━━━ EXCERPTED TEXT
And I asked, “What’s going on, buddy?” And he said, “Oh, I got moved today from an 8-to-11-year-old dorm into a 12-to-18-year-old dorm.” I said, “That sounds hard.” He’s like, “I don’t even know anyone. And it’s really scary.”
And I could tell at the end he didn’t want to hang up. He felt really far away from me. And I said, “Listen, here’s what I do. When I have big feelings, I remind myself of the things I know are true. What do you know for sure is true?”
And he is like, “I don’t really know anything for sure is true.”
Sharing What’s True
And I said, “Okay, you can borrow what I know for sure is true here. Here’s what I know. You’re our son. We are coming for you. God has a plan. And we can trust it.” He was listening to me, so I said, “Why don’t you just repeat what I said?”
So, he said that back to me, “Yeah, I’m your son and you’re coming for me and God has a plan. I can trust it.”
And I’m not even sure that night he felt that much better, but I did. And that became the way we would sign off on our times together. He would just repeat that before he hung up. Eventually, 9 months after that, it was time to go to court. And we were there with all of our extended family ready to bring him back to our hometown of Cincinnati, Ohio.
And in his country, there’s a law that, because he is over the age of 12, he had to testify in his own voice in court that it was his desire to repatriate and be with our family. So, we walked into the courthouse and, all of a sudden, I could tell he was getting triggered from trauma.
He’d been very excited on the way to the courthouse. But I realized he’s been in this space before, and the last time he was in that space, a family fell apart. It didn’t come together. And nobody had helped him process those emotions. So, he was walking in with all these big feelings, but we had a court date to attend. So all of us started just doing the things that we already knew we had to do—social workers, attorneys, and his dad and I were testifying as part of the proceedings.
And at some point, the judge looked at him and said, “It’s your turn, buddy. Is this what you want? Would you like to go with this family and permanently relocate to their country?”
All he really had to do was say yes. But he just wasn’t there. He was what we would call dysregulated. He was highly triggered. So he wasn’t saying anything, and we were trying every trick and tool we knew to get him to say something.
Not knowing what else to do, I start to negotiate with the judge. And I’m like, “Hey, can you clear some people out? Can he be allowed to write it down? Can he go with you back into your chambers? Do we have a workaround?”
Then the judge said, “I’m sympathetic about what’s going on, but this is what I need from him in this setting.”
And so, we sat there for what felt like a really long time. It was probably around five minutes. And I’m thinking, I wonder how long they’ll let me sit here. And then suddenly, our son Tyler lifted his head and he looked at the judge and he said, “I’m their son, and they came for me. God has a plan, and I’m going to trust it.”
I told him later that night that this is exactly why we put truth in our hearts—so that it’s ready for us, like right there at the ready for us when we most need it.
━━━━━━
• _EXERCISE_: Rewrite the stretch of the excerpted text from "Sharing What’s True" through "of Cincinnati, Ohio.", changing "son" to "child". Nothing in the data is needed here.
━━━ RECORDS SUPPLIED
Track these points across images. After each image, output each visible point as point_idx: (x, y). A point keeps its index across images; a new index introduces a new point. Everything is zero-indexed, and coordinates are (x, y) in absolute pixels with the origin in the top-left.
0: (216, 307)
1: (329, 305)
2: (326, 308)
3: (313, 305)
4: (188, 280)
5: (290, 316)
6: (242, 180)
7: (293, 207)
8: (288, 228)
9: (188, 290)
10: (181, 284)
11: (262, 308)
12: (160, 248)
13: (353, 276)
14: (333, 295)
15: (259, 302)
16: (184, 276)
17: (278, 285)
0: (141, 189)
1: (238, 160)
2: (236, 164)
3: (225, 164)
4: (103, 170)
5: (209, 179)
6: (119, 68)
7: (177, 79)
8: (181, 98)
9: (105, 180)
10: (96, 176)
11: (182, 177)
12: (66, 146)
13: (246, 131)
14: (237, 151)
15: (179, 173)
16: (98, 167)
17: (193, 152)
━━━━━━
• _RESPONSE TO THE TASK_:
Sharing What’s True
And I said, “Okay, you can borrow what I know for sure is true here. Here’s what I know. You’re our child. We are coming for you. God has a plan. And we can trust it.” He was listening to me, so I said, “Why don’t you just repeat what I said?”
So, he said that back to me, “Yeah, I’m your child and you’re coming for me and God has a plan. I can trust it.”
And I’m not even sure that night he felt that much better, but I did. And that became the way we would sign off on our times together. He would just repeat that before he hung up. Eventually, 9 months after that, it was time to go to court. And we were there with all of our extended family ready to bring him back to our hometown of Cincinnati, Ohio.